- Opening Delimiter -
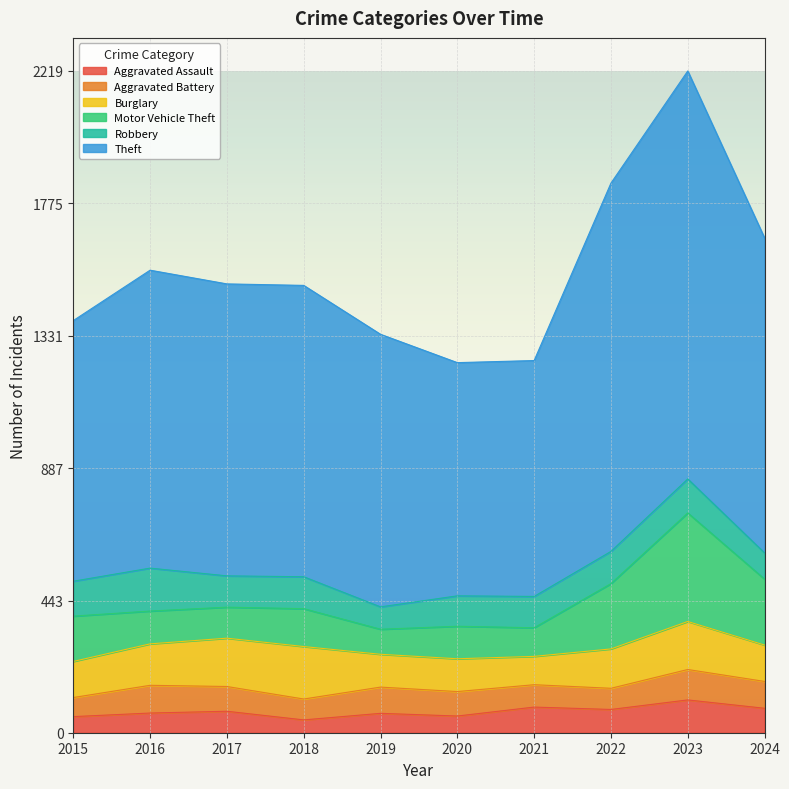

Count the number of data series in this chart.

6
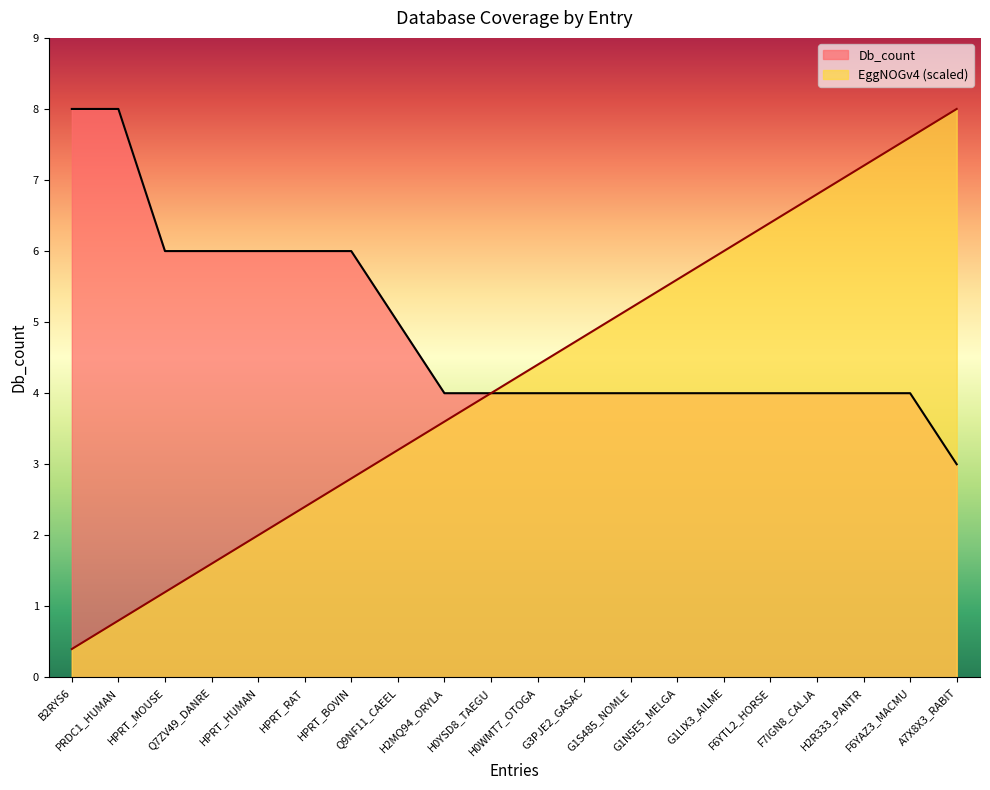

List the labels in order of value, smallest first.

A7X8X3_RABIT, H2MQ94_ORYLA, H0YSD8_TAEGU, H0WMT7_OTOGA, G3PJE2_GASAC, G1S485_NOMLE, G1N5E5_MELGA, G1LIX3_AILME, F6YTL2_HORSE, F7IGN8_CALJA, H2R333_PANTR, F6YAZ3_MACMU, Q9NF11_CAEEL, HPRT_MOUSE, Q7ZV49_DANRE, HPRT_HUMAN, HPRT_RAT, HPRT_BOVIN, B2RYS6, PRDC1_HUMAN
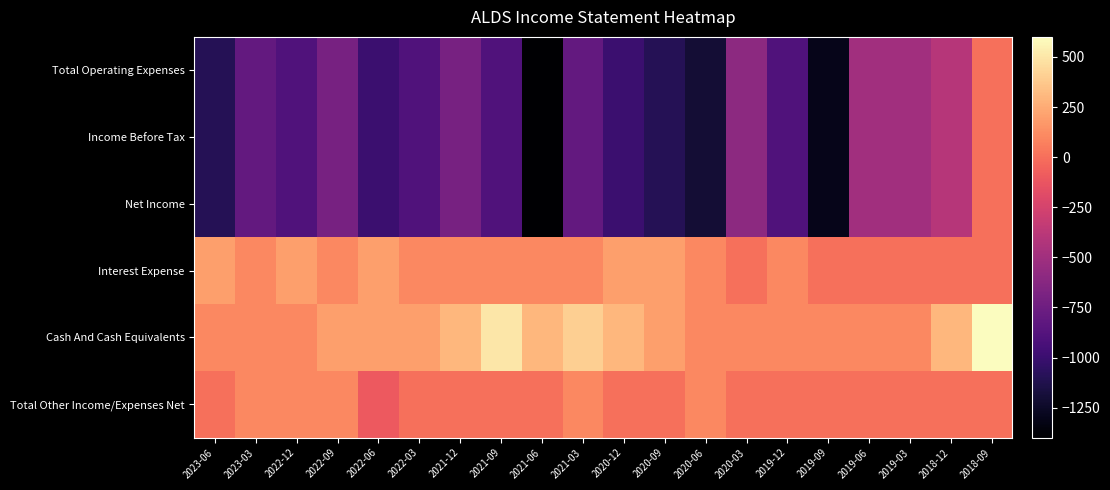

Reading left to right, transcribe all the data shown in this chart.

Total Operating Expenses: 2023-06=-1100	2023-03=-800	2022-12=-900	2022-09=-700	2022-06=-1000	2022-03=-900	2021-12=-700	2021-09=-900	2021-06=-1400	2021-03=-800	2020-12=-1000	2020-09=-1100	2020-06=-1200	2020-03=-600	2019-12=-900	2019-09=-1300	2019-06=-500	2019-03=-500	2018-12=-400	2018-09=0
Income Before Tax: 2023-06=-1100	2023-03=-800	2022-12=-900	2022-09=-700	2022-06=-1000	2022-03=-900	2021-12=-700	2021-09=-900	2021-06=-1400	2021-03=-800	2020-12=-1000	2020-09=-1100	2020-06=-1200	2020-03=-600	2019-12=-900	2019-09=-1300	2019-06=-500	2019-03=-500	2018-12=-400	2018-09=0
Net Income: 2023-06=-1100	2023-03=-800	2022-12=-900	2022-09=-700	2022-06=-1000	2022-03=-900	2021-12=-700	2021-09=-900	2021-06=-1400	2021-03=-800	2020-12=-1000	2020-09=-1100	2020-06=-1200	2020-03=-600	2019-12=-900	2019-09=-1300	2019-06=-500	2019-03=-500	2018-12=-400	2018-09=0
Interest Expense: 2023-06=200	2023-03=100	2022-12=200	2022-09=100	2022-06=200	2022-03=100	2021-12=100	2021-09=100	2021-06=100	2021-03=100	2020-12=200	2020-09=200	2020-06=100	2020-03=0	2019-12=100	2019-09=0	2019-06=0	2019-03=0	2018-12=0	2018-09=0
Cash And Cash Equivalents: 2023-06=100	2023-03=100	2022-12=100	2022-09=200	2022-06=200	2022-03=200	2021-12=300	2021-09=500	2021-06=300	2021-03=400	2020-12=300	2020-09=200	2020-06=100	2020-03=100	2019-12=100	2019-09=100	2019-06=100	2019-03=100	2018-12=300	2018-09=600
Total Other Income/Expenses Net: 2023-06=0	2023-03=100	2022-12=100	2022-09=100	2022-06=-100	2022-03=0	2021-12=0	2021-09=0	2021-06=0	2021-03=100	2020-12=0	2020-09=0	2020-06=100	2020-03=0	2019-12=0	2019-09=0	2019-06=0	2019-03=0	2018-12=0	2018-09=0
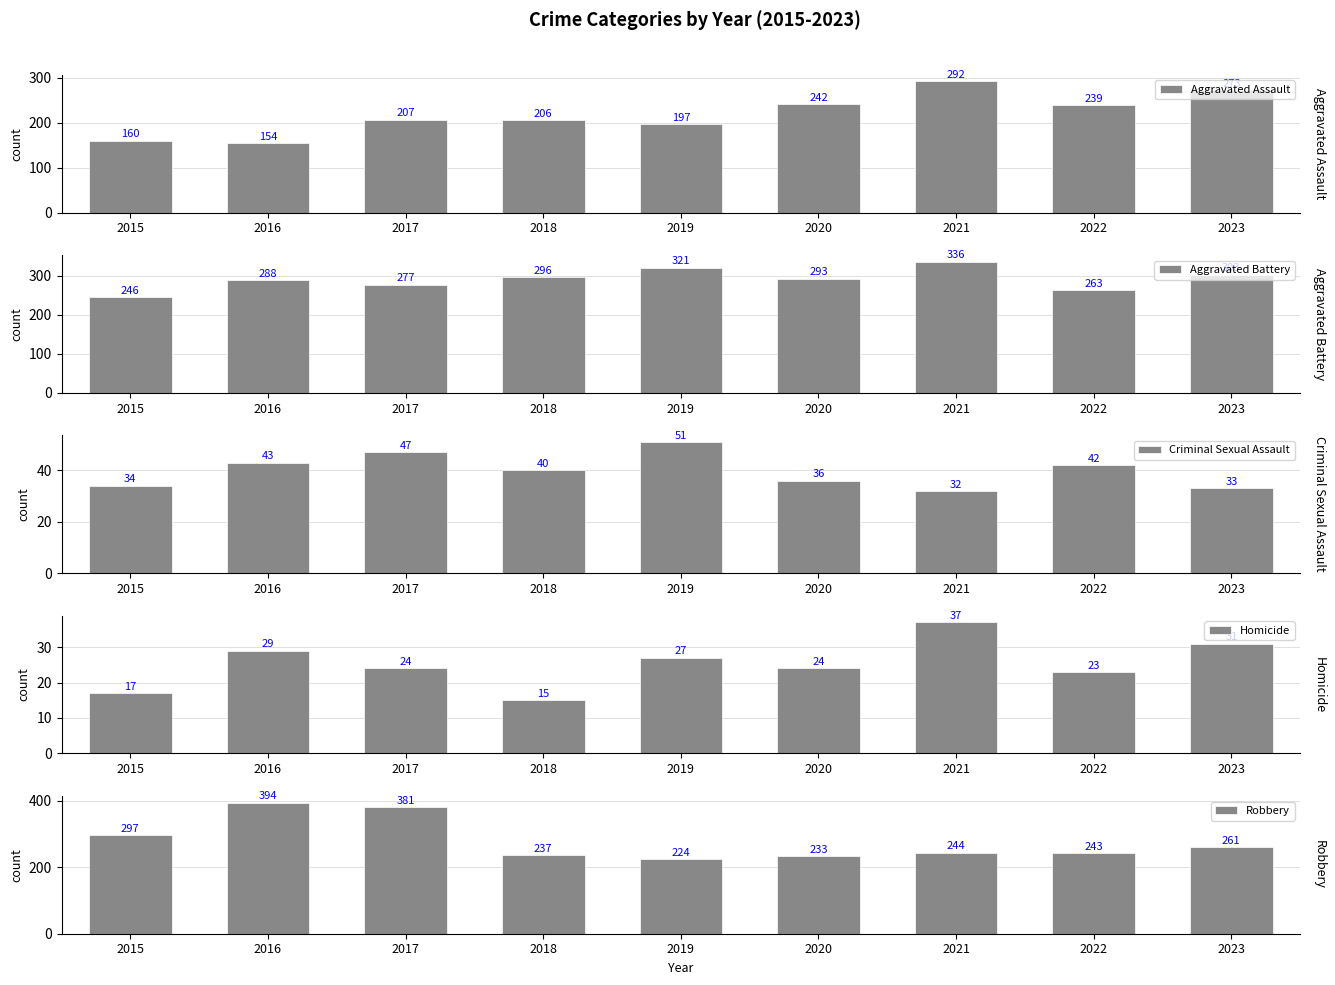

List the series in order of their peak value, highest first.

Robbery, Aggravated Battery, Aggravated Assault, Criminal Sexual Assault, Homicide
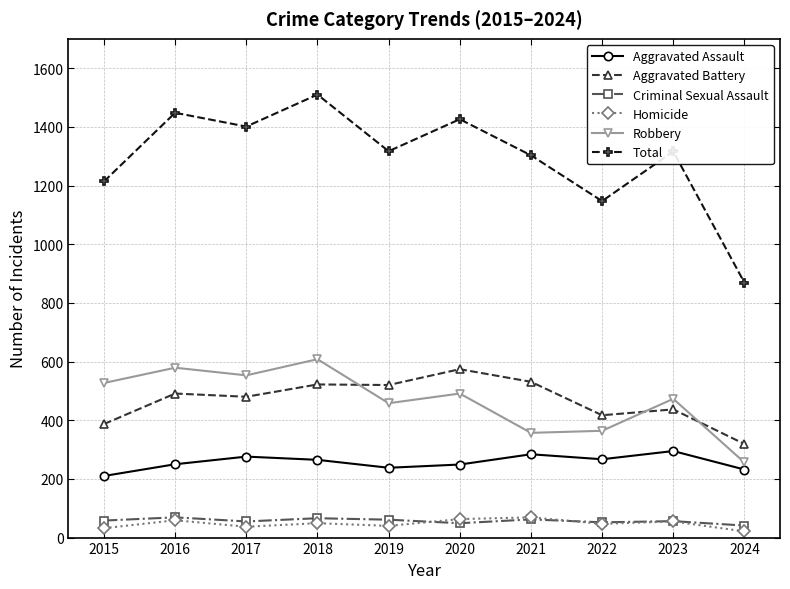

At how many categories does at least one series exceed 220?

10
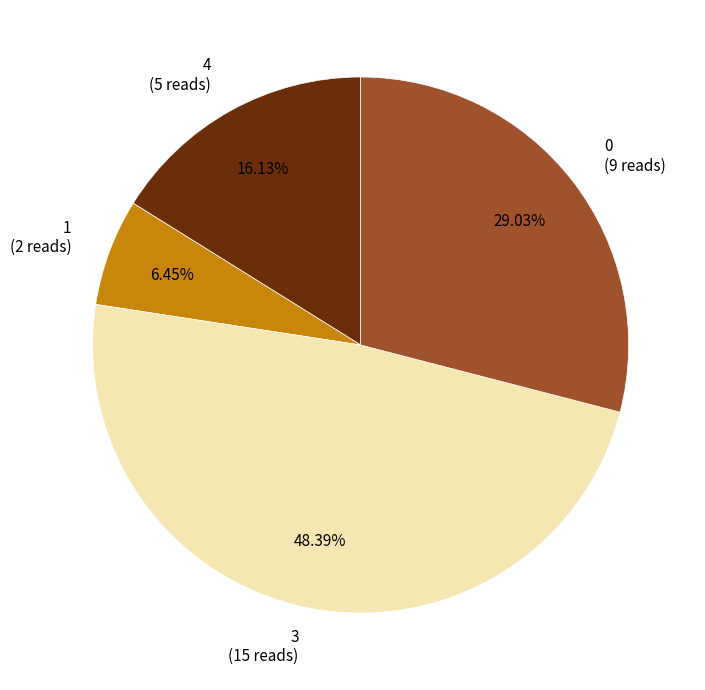

Which has a higher value, 3 or 0?

3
- Closing Delimiter -
→ Task to complete: Write out all of the lines above again, putting "graph" wherever "chart" occurs and changing nothing else. Omit the pictures.

→ Finished exercise:
Count the number of data series in this graph.

6

List the labels in order of value, smallest first.

A7X8X3_RABIT, H2MQ94_ORYLA, H0YSD8_TAEGU, H0WMT7_OTOGA, G3PJE2_GASAC, G1S485_NOMLE, G1N5E5_MELGA, G1LIX3_AILME, F6YTL2_HORSE, F7IGN8_CALJA, H2R333_PANTR, F6YAZ3_MACMU, Q9NF11_CAEEL, HPRT_MOUSE, Q7ZV49_DANRE, HPRT_HUMAN, HPRT_RAT, HPRT_BOVIN, B2RYS6, PRDC1_HUMAN

Reading left to right, transcribe all the data shown in this graph.

Total Operating Expenses: 2023-06=-1100	2023-03=-800	2022-12=-900	2022-09=-700	2022-06=-1000	2022-03=-900	2021-12=-700	2021-09=-900	2021-06=-1400	2021-03=-800	2020-12=-1000	2020-09=-1100	2020-06=-1200	2020-03=-600	2019-12=-900	2019-09=-1300	2019-06=-500	2019-03=-500	2018-12=-400	2018-09=0
Income Before Tax: 2023-06=-1100	2023-03=-800	2022-12=-900	2022-09=-700	2022-06=-1000	2022-03=-900	2021-12=-700	2021-09=-900	2021-06=-1400	2021-03=-800	2020-12=-1000	2020-09=-1100	2020-06=-1200	2020-03=-600	2019-12=-900	2019-09=-1300	2019-06=-500	2019-03=-500	2018-12=-400	2018-09=0
Net Income: 2023-06=-1100	2023-03=-800	2022-12=-900	2022-09=-700	2022-06=-1000	2022-03=-900	2021-12=-700	2021-09=-900	2021-06=-1400	2021-03=-800	2020-12=-1000	2020-09=-1100	2020-06=-1200	2020-03=-600	2019-12=-900	2019-09=-1300	2019-06=-500	2019-03=-500	2018-12=-400	2018-09=0
Interest Expense: 2023-06=200	2023-03=100	2022-12=200	2022-09=100	2022-06=200	2022-03=100	2021-12=100	2021-09=100	2021-06=100	2021-03=100	2020-12=200	2020-09=200	2020-06=100	2020-03=0	2019-12=100	2019-09=0	2019-06=0	2019-03=0	2018-12=0	2018-09=0
Cash And Cash Equivalents: 2023-06=100	2023-03=100	2022-12=100	2022-09=200	2022-06=200	2022-03=200	2021-12=300	2021-09=500	2021-06=300	2021-03=400	2020-12=300	2020-09=200	2020-06=100	2020-03=100	2019-12=100	2019-09=100	2019-06=100	2019-03=100	2018-12=300	2018-09=600
Total Other Income/Expenses Net: 2023-06=0	2023-03=100	2022-12=100	2022-09=100	2022-06=-100	2022-03=0	2021-12=0	2021-09=0	2021-06=0	2021-03=100	2020-12=0	2020-09=0	2020-06=100	2020-03=0	2019-12=0	2019-09=0	2019-06=0	2019-03=0	2018-12=0	2018-09=0

List the series in order of their peak value, highest first.

Robbery, Aggravated Battery, Aggravated Assault, Criminal Sexual Assault, Homicide

At how many categories does at least one series exceed 220?

10

Which has a higher value, 3 or 0?

3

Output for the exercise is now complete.